Walking on Central Park West in the 90’s, my canine Havanese grandson had a brief relationship with a Poodle/Yorkie mix.
The conversation went like this: She said your dog is cute, what’s his name? I felt I had to say your dog is cute, and what’s his name? We exchanged dog names, not human ones.
I added that I was taking care of Lucky while my kids were away, and also my teenage granddaughter. He’s much easier.
She said, I have a 36 year old grandchild living with me and it doesn’t get any easier.
She wasn’t smiling.
When I applied for my first passport in my 20’s, I showed my birth certificate. “This is not a legal document.” I was told. Someone crossed out Paulette Molly and wrote in Paula Irene. I was then told if my mother was still alive, it would be an easy fix.
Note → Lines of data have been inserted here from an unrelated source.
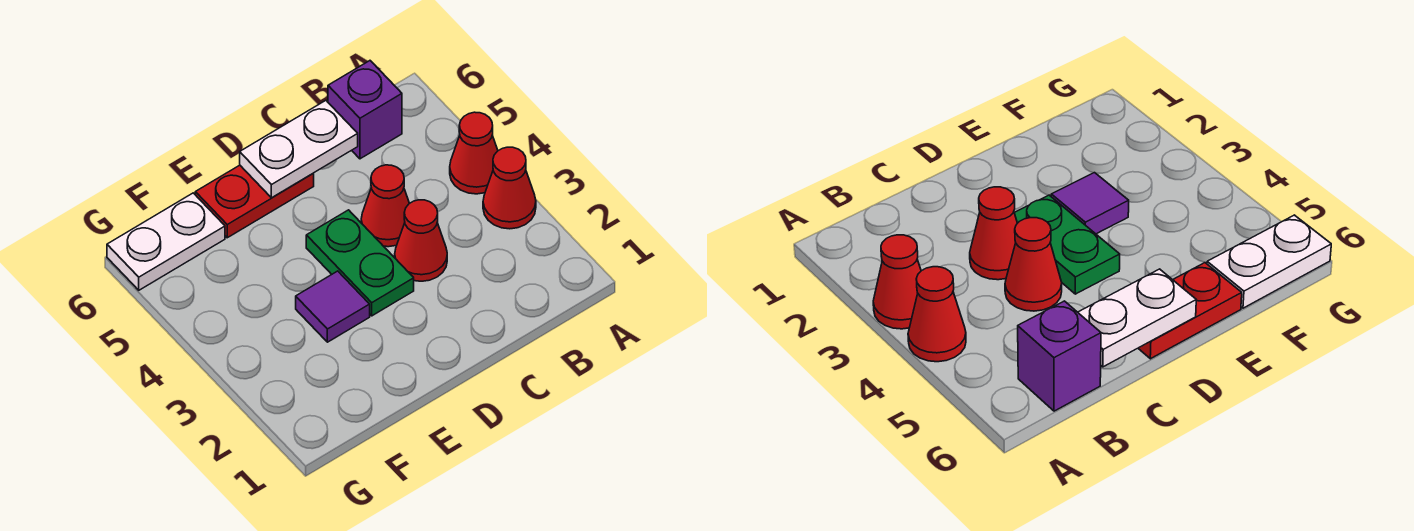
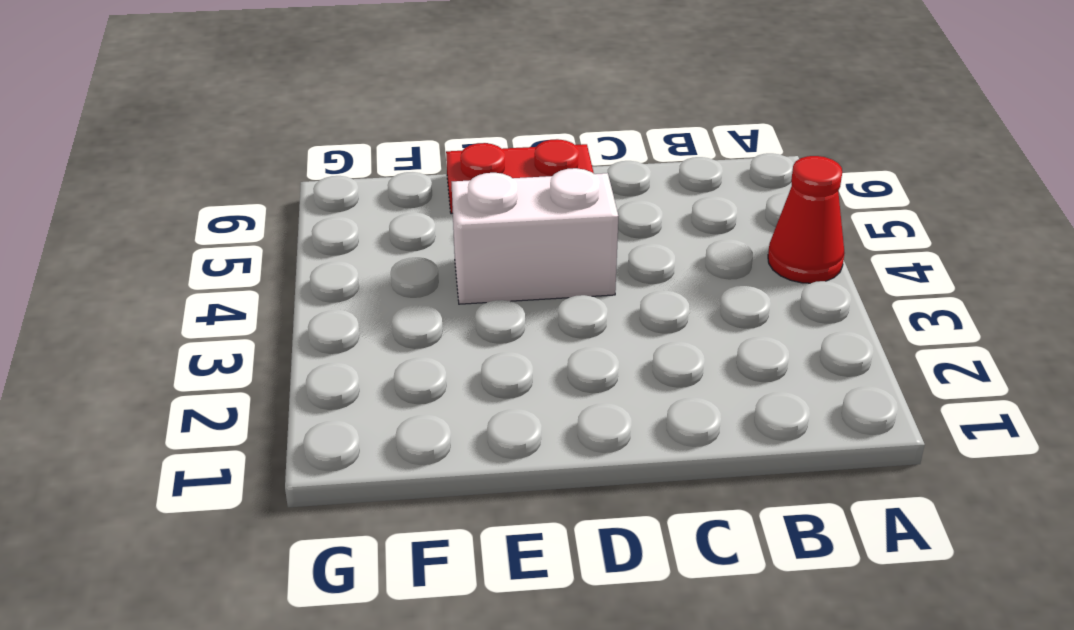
white brick D4:E4 level 1 -> green plate D3:D4 level 1
none -> red cone A3 level 1
none -> purple brick B6 level 1

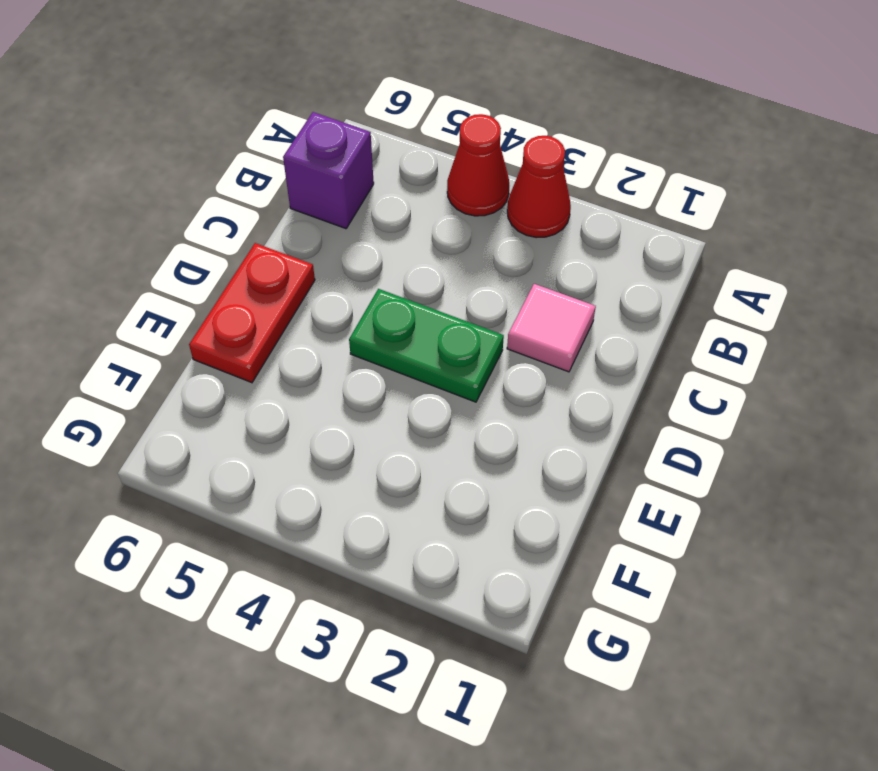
pink tile C2 level 1 -> none
none -> red cone C3 level 1
none -> red cone C4 level 1

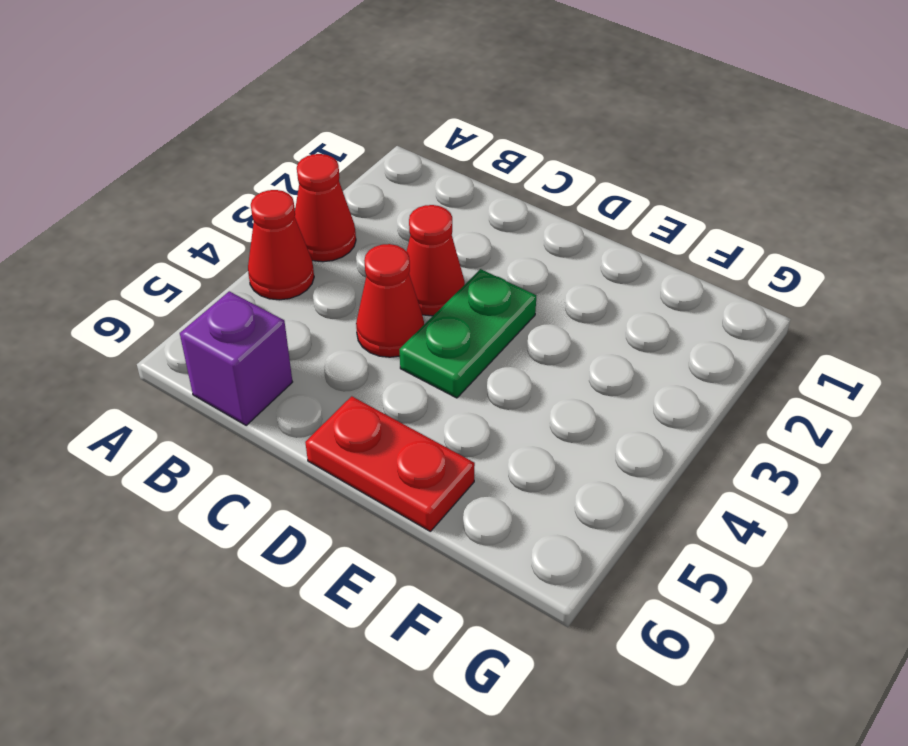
none -> purple tile E3 level 1
none -> white plate F6:G6 level 1

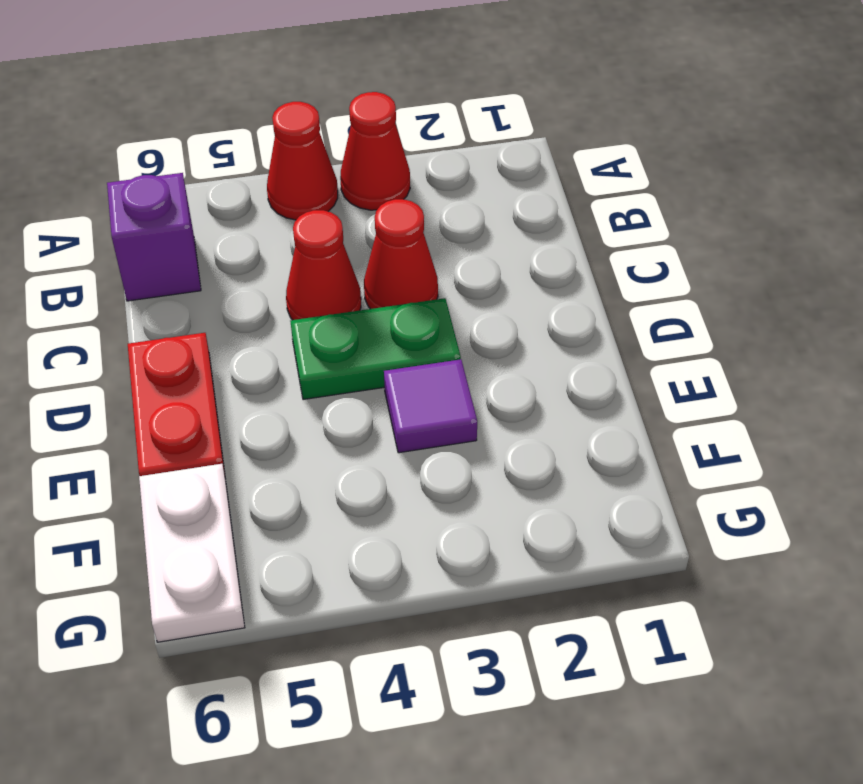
none -> white plate C6:D6 level 2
I would have to prove I was entered in school with the name of Paula Irene and the name would legally be changed. My Mother chose the name Paulette Molly…of course when she came home from the hospital, she was given many opinions about the name choice and under duress, she changed my name to Paula Irene. I honor my Mother’s first choice by writing under the name of Paulette, and since my last name began with S…you do the letters…In the 50’s everything was monogrammed, but not for me.
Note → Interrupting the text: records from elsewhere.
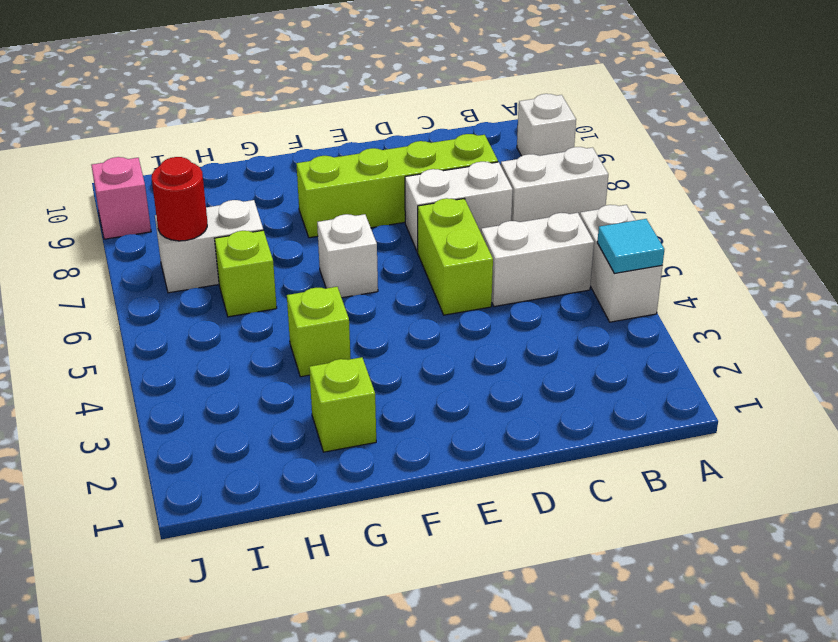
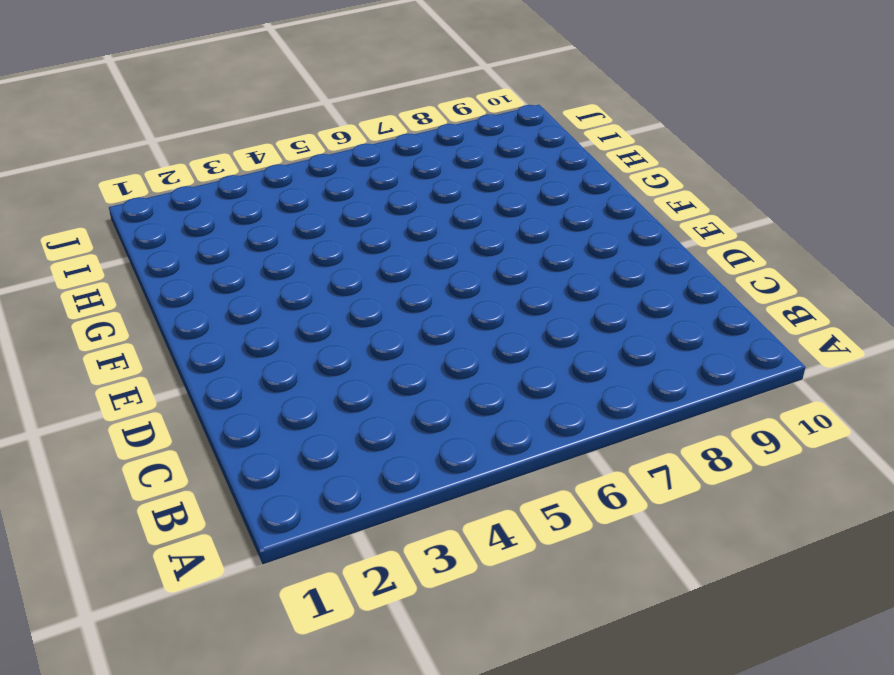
none -> white brick A4:A5 level 1
none -> white brick A7:B7 level 1
none -> white brick A9 level 1

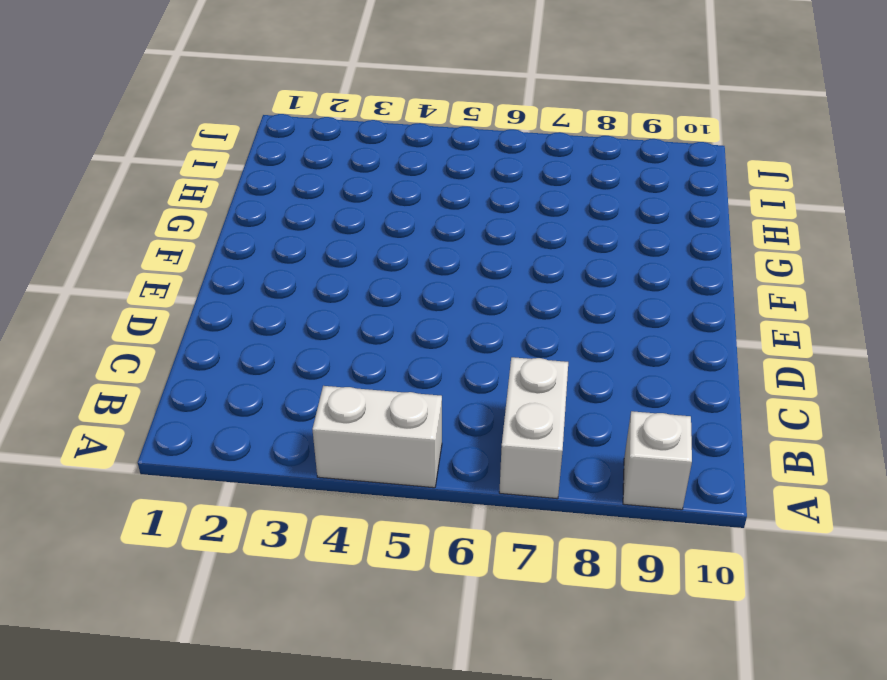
none -> white brick B5:C5 level 1
none -> white brick C7:D7 level 1
none -> lime brick C8:F8 level 1

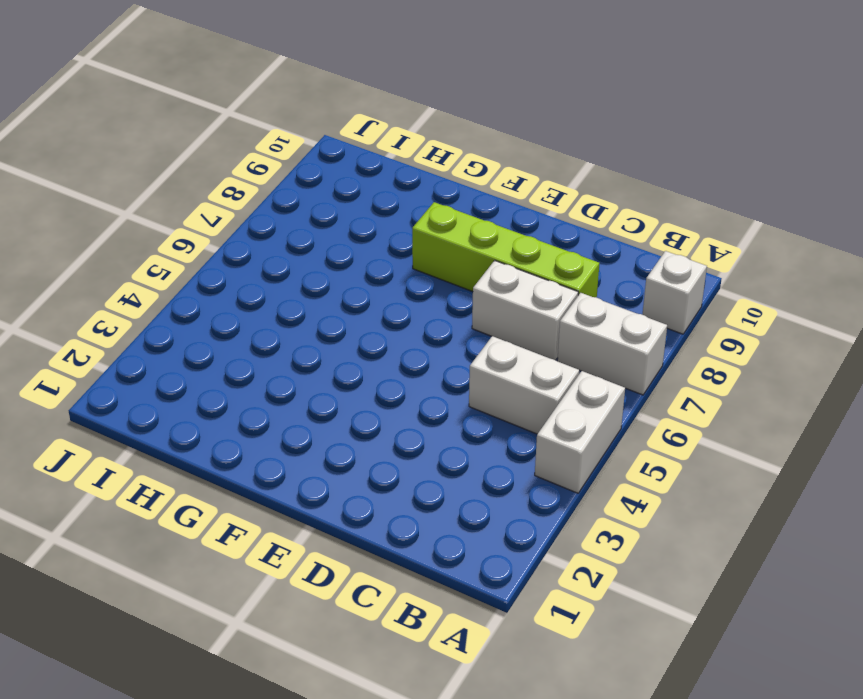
none -> lime brick D5:D6 level 1
none -> white brick F6 level 1
none -> lime brick G2 level 1

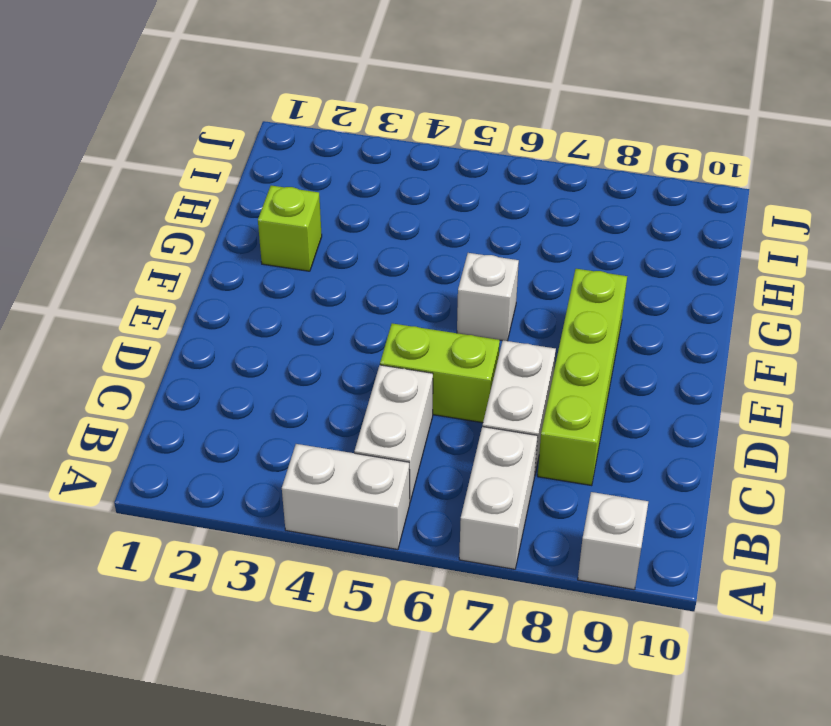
none -> lime brick G4 level 1
none -> lime brick H6 level 1
none -> white brick H7:I7 level 1

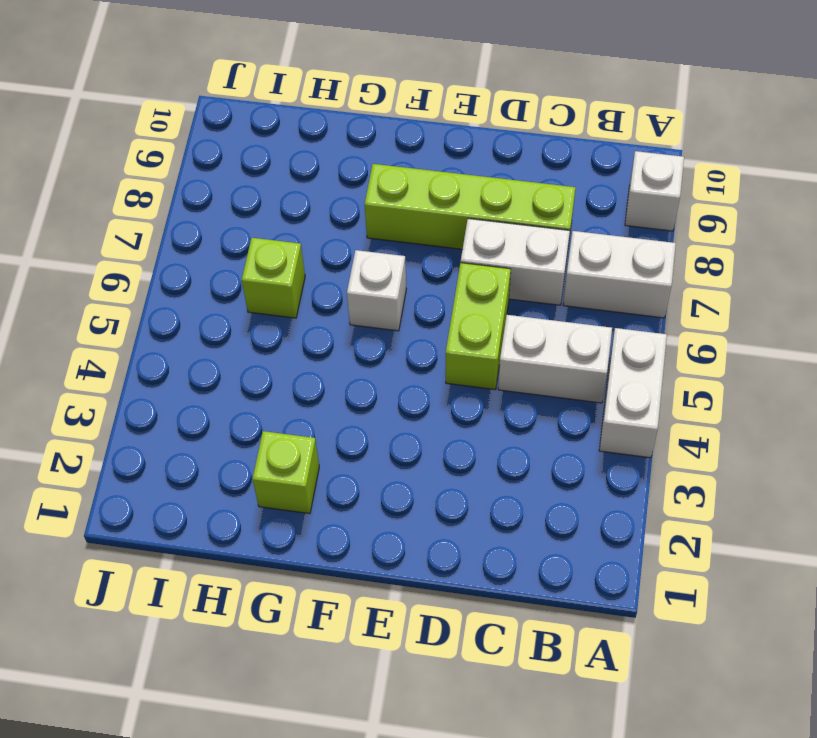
none -> lime brick G4 level 1
none -> white brick H7:I7 level 1
none -> pink brick J9 level 1

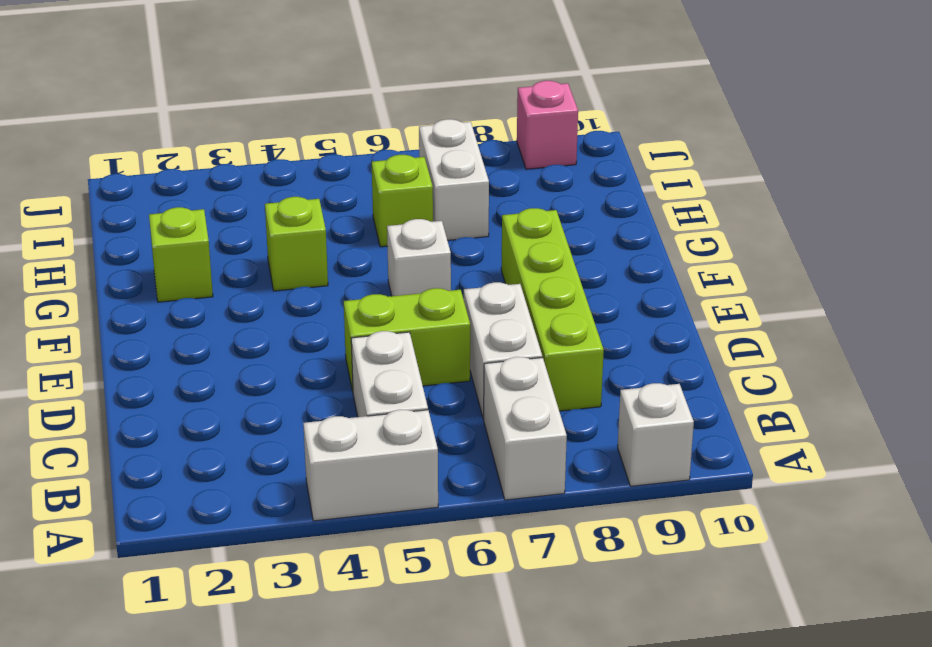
none -> cyan tile A4 level 2
none -> red round brick I7 level 2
Have always used ice water on cotton balls to wake up morning skin..feels great and if you leave the water on your face, moisturizer will absorb quicker. Just read about leaving soup spoons in the freezer, and then using them on your eyes in the morning for any puffiness…just tried and it works. Since I have very little food in my freezer, a couple of soup spoons will now reside there.
I have several friends who are always asking me for cosmetic tips. Any little suggestions that I post are what I use, and I have no personal connections to the companies. Organic extra virgin coconut oil is a fantastic cream/oil for face, body, and hair. Use very sparingly and massage gently to be absorbed. Has a lovely scent as well.
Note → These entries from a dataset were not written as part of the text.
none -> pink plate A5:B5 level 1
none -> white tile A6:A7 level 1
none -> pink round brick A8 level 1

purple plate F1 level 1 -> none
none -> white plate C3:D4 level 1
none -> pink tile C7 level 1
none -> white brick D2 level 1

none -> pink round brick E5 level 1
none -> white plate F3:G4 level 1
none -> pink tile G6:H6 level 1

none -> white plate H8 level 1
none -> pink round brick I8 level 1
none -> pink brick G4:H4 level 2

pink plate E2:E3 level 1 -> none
70’s…..I need to be held and kissed.
60’s….I want to be held and kissed.
50’s….I would like to be held and kissed.
40’s….I would like to find a husband.
30’s….I have a husband and would like to be held and kissed.
20’s….I can pretty much get any guy to hold and kiss me.
Pathetic can be obsessing and talking about your voids constantly……but
Yearning is normal.
Desire is normal.
I was so fortunate to have what Sixto Rodriguez sang about in his haunting lyric…”the sweetest kiss I ever had was the one I never tasted.” I have tasted and I have known great love and as always thinking new hopes, dreams…miracles????